Vistas Should Wizard Hit Mommy - Test Papers

 CBSE TEST PAPER - 01

Class - 12 English Core (Should Wizard Hit Mommy)


General Instruction:

  • Question No. 1 to 7 carry three marks each.
  • Question No. 8 and 10 carry six marks each.

  1. How did the wizard help Roger Skunk?
  2. How did Roger Skunk’s Mommy react when he went home smelling of roses?
  3. How did the Skunk’s mother get him his old smell back?
  4. Who is Jo? How has she changed in the past two years? How did Jo behave in ‘reality phase'?
  5. How does Jo want the story to end and why?
  6. Why was storytelling a tiresome task for Jack, especially on Saturday and Sunday?
  7. Which two factors made Jack continue the story?
  8. Who is Jo? How does she respond to her father’s storytelling?
  9. What possible plot line could the story continue with from Jo's perspective?
  10. Why did Jack bring in an addition to the story that had in fact ended?

CBSE TEST PAPER - 01
Class - 12 English Core (Should Wizard Hit Mommy)
Answers


  1. The wizard was moved by Roger Skunk’s story.
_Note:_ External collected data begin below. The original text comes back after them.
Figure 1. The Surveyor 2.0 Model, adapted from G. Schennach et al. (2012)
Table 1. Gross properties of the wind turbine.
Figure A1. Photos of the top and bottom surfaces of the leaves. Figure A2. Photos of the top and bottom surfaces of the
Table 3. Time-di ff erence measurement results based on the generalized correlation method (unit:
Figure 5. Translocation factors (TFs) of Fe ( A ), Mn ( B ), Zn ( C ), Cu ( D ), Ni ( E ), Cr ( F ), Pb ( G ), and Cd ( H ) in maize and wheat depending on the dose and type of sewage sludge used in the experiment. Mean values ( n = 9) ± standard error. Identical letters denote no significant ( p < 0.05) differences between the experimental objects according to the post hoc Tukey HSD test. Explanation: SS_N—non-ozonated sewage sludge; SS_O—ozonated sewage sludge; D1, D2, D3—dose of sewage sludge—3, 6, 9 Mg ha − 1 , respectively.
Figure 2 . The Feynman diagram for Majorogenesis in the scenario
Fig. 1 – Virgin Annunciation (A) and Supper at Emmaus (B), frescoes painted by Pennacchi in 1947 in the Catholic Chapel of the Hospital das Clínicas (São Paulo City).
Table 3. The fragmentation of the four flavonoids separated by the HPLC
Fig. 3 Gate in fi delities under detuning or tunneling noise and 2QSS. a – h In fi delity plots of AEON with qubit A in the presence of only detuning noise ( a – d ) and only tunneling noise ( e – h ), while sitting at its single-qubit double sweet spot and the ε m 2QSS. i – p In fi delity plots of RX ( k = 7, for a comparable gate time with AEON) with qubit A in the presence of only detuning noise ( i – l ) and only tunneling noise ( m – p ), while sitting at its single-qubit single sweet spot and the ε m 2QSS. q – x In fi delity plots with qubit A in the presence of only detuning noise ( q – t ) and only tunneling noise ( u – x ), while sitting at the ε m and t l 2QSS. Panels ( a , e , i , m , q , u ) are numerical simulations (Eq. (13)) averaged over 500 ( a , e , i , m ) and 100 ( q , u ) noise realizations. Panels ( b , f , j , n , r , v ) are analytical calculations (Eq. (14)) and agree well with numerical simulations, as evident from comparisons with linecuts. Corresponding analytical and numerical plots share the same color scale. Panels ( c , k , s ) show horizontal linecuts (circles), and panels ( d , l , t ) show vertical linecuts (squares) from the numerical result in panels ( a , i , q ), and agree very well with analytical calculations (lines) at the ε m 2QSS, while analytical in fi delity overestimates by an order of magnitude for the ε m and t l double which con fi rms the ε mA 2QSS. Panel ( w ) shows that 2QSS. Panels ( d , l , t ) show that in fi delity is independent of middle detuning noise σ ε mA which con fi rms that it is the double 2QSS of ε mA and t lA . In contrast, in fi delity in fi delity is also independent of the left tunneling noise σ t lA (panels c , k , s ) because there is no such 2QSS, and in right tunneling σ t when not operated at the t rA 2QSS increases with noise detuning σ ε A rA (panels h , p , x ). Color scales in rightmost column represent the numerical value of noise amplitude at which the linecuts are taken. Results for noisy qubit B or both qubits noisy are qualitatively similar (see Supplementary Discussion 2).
On finding his magic wand, he chanted some magic words and granted that Roger should smell like roses.
  2. Roger Skunk began to smell like roses. When Mommy asked about the smell, Roger Skunk replied that the wizard had made him smell like that. The mother did not like it and asked Roger to come with her.
  3. Mother was furious to learn about the wizard who changed the original smell. She immediately visited the wizard and hit him on his head and asked him to restore the original smell.
  4. Jo is Jack’s four-year old daughter. She was no more a patient listener. She did not take things for granted and tried to see things in her own way. She used to ask many moral questions in between when father used to narrate stories to her.
  5. Jo understood Roger Skunk’s need to enjoy the company of his friends, therefore she wanted that the wizard should take Roger’s side.
  6. Storytelling was really a tiresome task for Jack, especially on Saturday and Sunday, because his daughter Jo never felt asleep without listening to a perfect story. She knew that her father remained free on both the days.
  7. Roger Skunk had returned home at dark after playing happily with other animals. Jo did not fall asleep. She was starting to fuss with her hands and look out of the window. She thought the story was over. Jack did not like women when they took anything for granted. He liked them to be worried, so he continued the story.
  8. Jo is the shortened form of Joanne. She is the four-year-old daughter of Jack and Clare. For the last two years, her father, Jack, has been telling her bed-time stories. These stories are woven around the same basic tale and have the same characters and turn of events. Since she was an intelligent and inquisitive child; her mind was bubbling with queries regarding whatever she heard or saw. Her responses to the stories were a curious mixture of emotions caught in recognition of the known and eagerness to explore the unknown aspects woven in the basic tale by her father. An impatient Jo wanted the story to move with a fast pace and yet cannot proceed with conflicting ideas or unresolved queries in her mind. She was also a very observant listener and corrected her father wherever she felt he faltered. The intensity of her engagement with the story was apparent from her body language and facial expressions. She empathized with the protagonist and rejected whatever did not fit in her own narrow world. The eagerness to understand and the restlessness to assert her point of view kept her awake. She was even willing to fight with her father and to coax him to end the story according to her standpoint. Her responses indicate that she had started developing a personality of her own.
  9. From the perspective of Jo, the story should have ended with a happy note of Roger Skunk getting rid of the foul smell forever and being able to play with all other children. However, from the perspective of Jack, the story may not have such an innocent fairy tale ending. In the process of storytelling, it was evident that Jack got nostalgic about his own childhood and his mother. Thus, he brought in his own perspective. His sense of belongingness to his mother and his experience of dealing with reality resulted in a mature and compromising end where the reality limited the scope of fiction. As he associated himself with Roger Skunk of his story, he avoided getting into the problematic situation of identity crisis and of blaming his mother.
  10. Jack was a very peculiar father and man. He wanted women clinging to him rather than he yielding to them. In his story, when Roger Skunk had returned home at dark after playing happily with other animals. Jo did not fall asleep. She was starting to fuss with her hands and look out of the window. She thought the story was over. When Joe began to show signs of it and looked distracted. He didn’t like this behavior of his daughter. He did not like women when they took anything for granted rather he liked them to be worried, so he continued the story. According to him, it was he who had to declare that the story was over. To establish his authority over the story, over his daughter and over all women, Jack took the story to a much unexpected twist and declared that the story was over.